▼

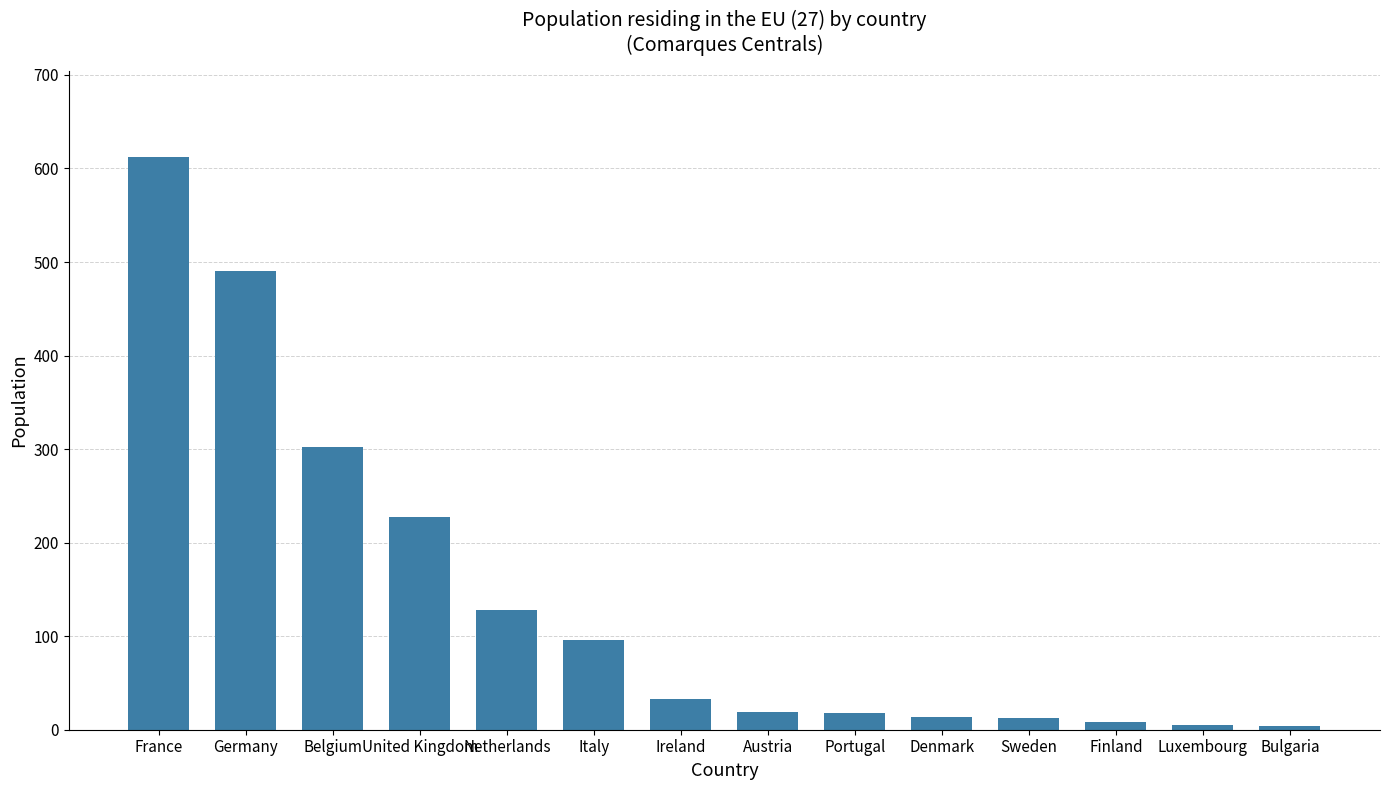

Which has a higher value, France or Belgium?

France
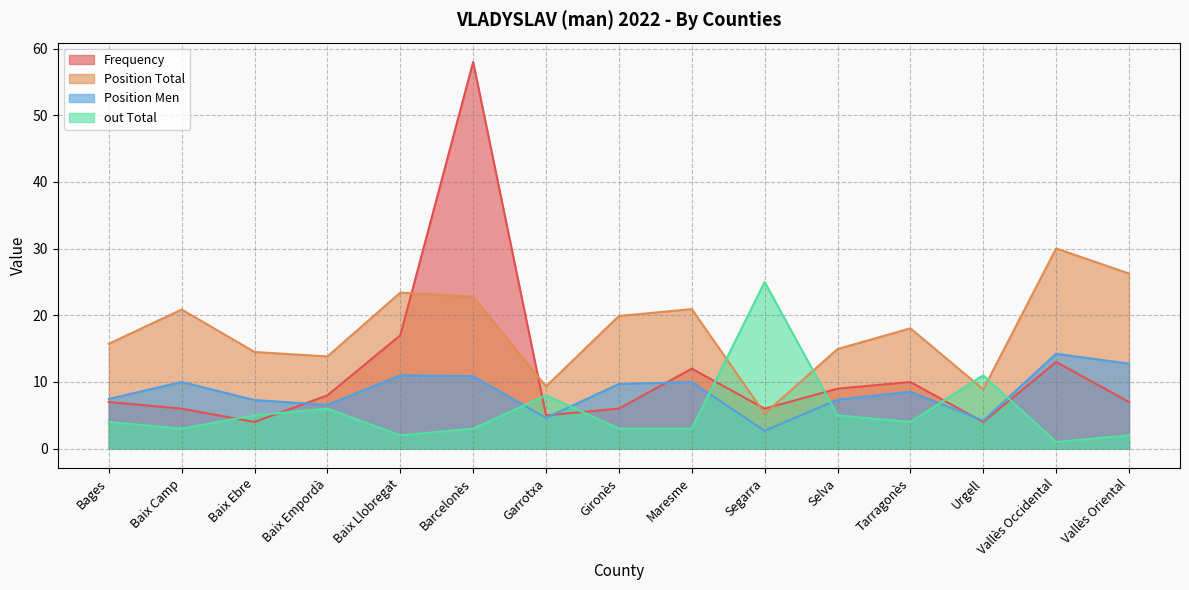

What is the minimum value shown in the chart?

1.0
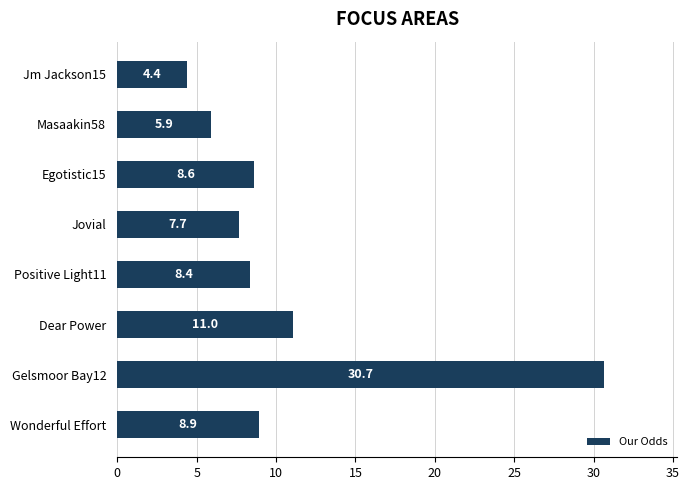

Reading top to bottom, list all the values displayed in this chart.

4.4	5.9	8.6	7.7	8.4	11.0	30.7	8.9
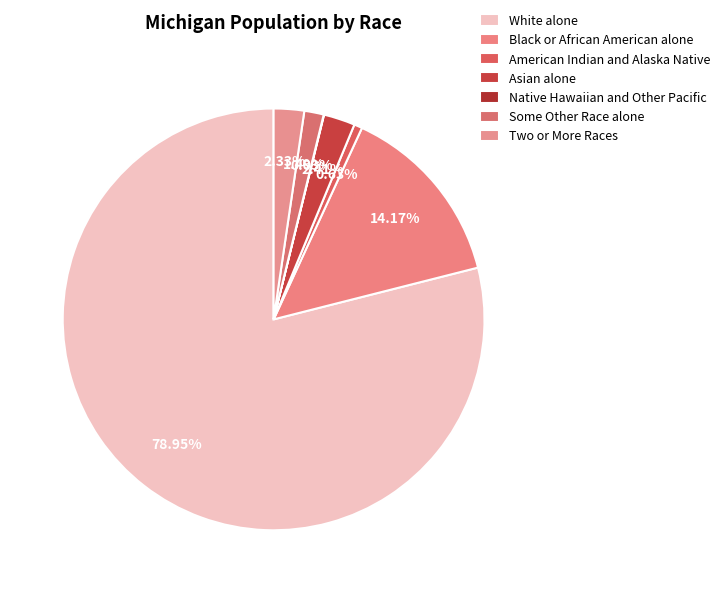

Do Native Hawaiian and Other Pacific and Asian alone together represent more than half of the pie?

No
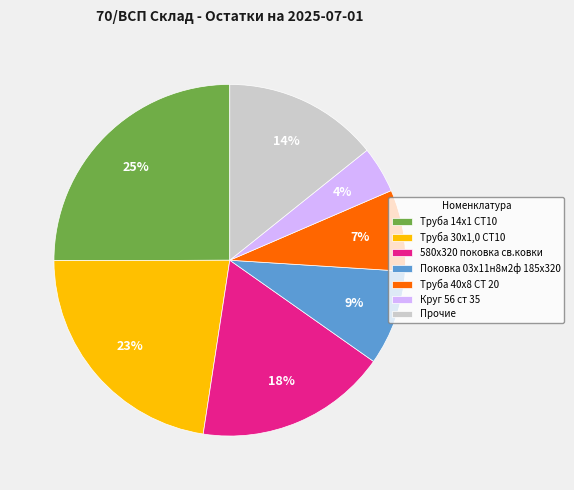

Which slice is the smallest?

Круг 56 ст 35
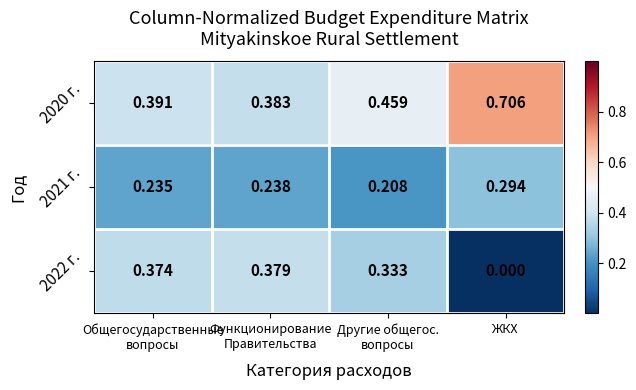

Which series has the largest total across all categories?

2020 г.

▲

TASK STATEMENT => Rewrite all of the items above, swapping "chart" for "graph" and leaving everything else unchanged. Omit the pictures.

RESULT OF THIS EXERCISE =>
Which has a higher value, France or Belgium?

France

What is the minimum value shown in the graph?

1.0

Reading top to bottom, list all the values displayed in this graph.

4.4	5.9	8.6	7.7	8.4	11.0	30.7	8.9

Do Native Hawaiian and Other Pacific and Asian alone together represent more than half of the pie?

No

Which slice is the smallest?

Круг 56 ст 35

Which series has the largest total across all categories?

2020 г.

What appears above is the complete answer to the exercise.